» Required action:
Reproduce the text of the listing below, replacing every occurrence of "employees" with "staff members" and leaving everything else unchanged. Omit the pictures from your answer.

» Given records:
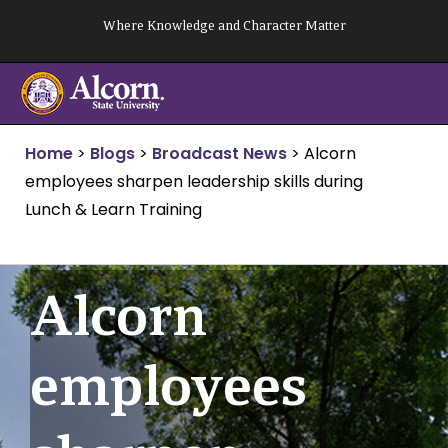
Skip
Where Knowledge and Character Matter
to
content
Home
>
Blogs
>
Broadcast News
>
Alcorn
employees sharpen leadership skills during
Lunch & Learn Training
Alcorn
employees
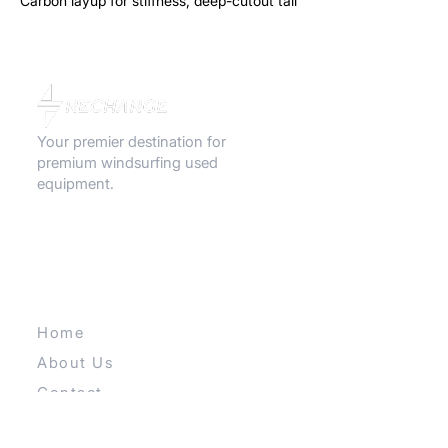
Carbon layup for stiffness, deep-cutout tail
for less drag. If you like speed, this is it.
Your premier destination for
premium windsurfing used
equipment.
QUICK LINKS
Home
About Us
Contact
Our E-store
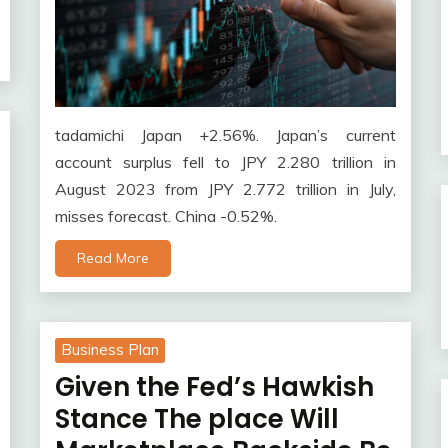
tadamichi Japan +2.56%. Japan’s current
account surplus fell to JPY 2.280 trillion in
August 2023 from JPY 2.772 trillion in July,
misses forecast. China -0.52%.
Read More
Business Plan
Given the Fed’s Hawkish
Stance The place Will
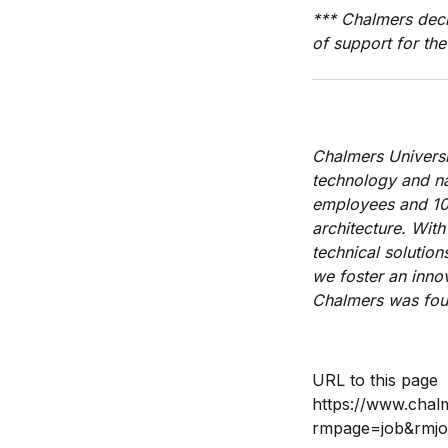
*** Chalmers decl
of support for the
Chalmers Universi
technology and nat
employees and 10,
architecture.
With
technical solutio
we foster an innov
Chalmers was foun
URL to this page
https://www.chal
rmpage=job&rmj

» Written answer:
Skip
Where Knowledge and Character Matter
to
content
Home
>
Blogs
>
Broadcast News
>
Alcorn
staff members sharpen leadership skills during
Lunch & Learn Training
Alcorn
staff members
Carbon layup for stiffness, deep-cutout tail
for less drag. If you like speed, this is it.
Your premier destination for
premium windsurfing used
equipment.
QUICK LINKS
Home
About Us
Contact
Our E-store
tadamichi Japan +2.56%. Japan’s current
account surplus fell to JPY 2.280 trillion in
August 2023 from JPY 2.772 trillion in July,
misses forecast. China -0.52%.
Read More
Business Plan
Given the Fed’s Hawkish
Stance The place Will
*** Chalmers decl
of support for the
Chalmers Universi
technology and nat
staff members and 10,
architecture.
With
technical solutio
we foster an innov
Chalmers was foun
URL to this page
https://www.chal
rmpage=job&rmj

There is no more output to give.